By Jeanine Poggi
Comcast has reached an agreement with Nielsen to begin testing commercial ratings for viewing that takes place on iPads and mobile devices starting this summer, the company told Ad Age during The Cable Show convention taking place in Boston this week.
Nielsen has systems in place to measure on-demand and online viewing, but C3 ratings for tablets have been the missing piece of the puzzle, said Matthew Strauss, senior VP-digital and emerging platforms at Comcast.
The ultimate goal is to aggregate all measurement into a single, unified currency, Mr. Strauss said.
Comcast is also looking to get other cable operators on board. "We want an industry solution," Mr. Strauss said.
Creating a measurement system for tablet and mobile devices, where consumers are watching an increasing amount of video, has been a point of contention in the advertising industry.
Mr. Strauss said if the test goes well, it will be critical to making tablets and mobile phones a viable platform for advertisers.
The company wants to be platform-agnostic, but needs an effective measurement system to do that.

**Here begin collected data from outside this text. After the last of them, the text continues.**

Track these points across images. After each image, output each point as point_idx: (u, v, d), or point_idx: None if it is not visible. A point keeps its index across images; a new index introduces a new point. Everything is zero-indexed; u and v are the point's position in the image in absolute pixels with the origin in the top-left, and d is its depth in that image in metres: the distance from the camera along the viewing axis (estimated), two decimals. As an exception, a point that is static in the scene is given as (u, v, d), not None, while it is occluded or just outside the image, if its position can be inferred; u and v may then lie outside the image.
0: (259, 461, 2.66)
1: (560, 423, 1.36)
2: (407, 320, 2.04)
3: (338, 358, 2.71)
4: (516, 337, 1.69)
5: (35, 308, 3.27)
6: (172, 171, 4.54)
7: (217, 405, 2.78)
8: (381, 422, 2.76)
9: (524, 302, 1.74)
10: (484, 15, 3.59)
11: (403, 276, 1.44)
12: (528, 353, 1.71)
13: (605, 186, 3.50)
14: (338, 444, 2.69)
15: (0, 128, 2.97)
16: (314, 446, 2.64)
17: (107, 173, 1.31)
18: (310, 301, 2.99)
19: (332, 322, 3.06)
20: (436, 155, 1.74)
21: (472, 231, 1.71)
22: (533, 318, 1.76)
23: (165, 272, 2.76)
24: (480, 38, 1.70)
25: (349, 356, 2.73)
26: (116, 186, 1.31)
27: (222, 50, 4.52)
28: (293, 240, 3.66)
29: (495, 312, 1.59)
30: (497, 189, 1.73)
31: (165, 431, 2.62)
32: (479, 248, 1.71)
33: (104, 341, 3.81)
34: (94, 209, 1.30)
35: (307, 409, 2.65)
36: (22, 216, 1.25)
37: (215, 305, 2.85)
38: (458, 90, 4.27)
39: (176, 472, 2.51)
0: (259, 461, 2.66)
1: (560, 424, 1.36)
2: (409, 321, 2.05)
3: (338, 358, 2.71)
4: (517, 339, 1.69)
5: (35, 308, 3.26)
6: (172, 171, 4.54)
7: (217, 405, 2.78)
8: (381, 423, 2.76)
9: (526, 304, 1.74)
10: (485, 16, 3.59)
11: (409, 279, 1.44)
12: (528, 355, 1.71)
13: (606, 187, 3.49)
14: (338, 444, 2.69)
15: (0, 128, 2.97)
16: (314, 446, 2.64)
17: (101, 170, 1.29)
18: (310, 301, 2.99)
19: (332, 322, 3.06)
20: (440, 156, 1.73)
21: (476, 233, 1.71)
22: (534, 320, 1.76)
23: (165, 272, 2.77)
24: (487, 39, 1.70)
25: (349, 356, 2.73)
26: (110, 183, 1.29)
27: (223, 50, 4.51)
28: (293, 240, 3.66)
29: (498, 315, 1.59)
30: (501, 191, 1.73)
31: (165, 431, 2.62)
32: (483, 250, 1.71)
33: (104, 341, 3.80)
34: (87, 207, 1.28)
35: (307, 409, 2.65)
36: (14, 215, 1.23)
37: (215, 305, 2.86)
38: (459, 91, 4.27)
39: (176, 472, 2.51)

The CW has for the last few seasons offered combined TV-digital packages to clients, and its executives hinted last week the network was working to broaden its system to encompass mobile devices. Fox last year unveiled what it called its "Fluidity" effort, which would let advertisers buy inventory across different media venues. ABC followed suit this year, offering to sell ad inventory in various "on demand" types of viewing, such as its digital video player.
Separately at The Cable Show, Comcast introduced two new products on Monday: the first rollout of the much-hyped X1 and its Dayview platform.
X1 is a cloud-based platform that combines what Comcast has learned about the web and video, Comcast Cable CEO Neil Smit said at a press briefing. The service will include customized applications made for the TV. It will also convert mobile phones and tablets into remote controls with swipe functionality.
With Dayview, Comcast is looking to help consumers manage their lives by combining life, home and entertainment information in a central location. The personalized welcome screen can include weather, traffic, personal appointments, new video-on-demand and recorded programming as well as Comcast’s Xfinity home, which remotely manages home security, lights and temperatures.
"Dayview will send you reminders," Mr. Smit said. "Let’s say the Red Sox are on tonight, but you have a dinner appointment. It will send you a message asking you if you want to record the game."
"If you are on the road and you left your basement lights on for 24 hours, it will send you a message asking if you want to turn them off," he continued.
Speech recognition is in the pipeline for X1, Mr. Smit said. While the function wasn’t announced as part of the X1 rollout, it is in beta and could arrive late this year or early in 2013.
Both programs have the ability to incorporate advertising, Mr. Smit said, but currently Comcast is working on getting the consumer feature right first.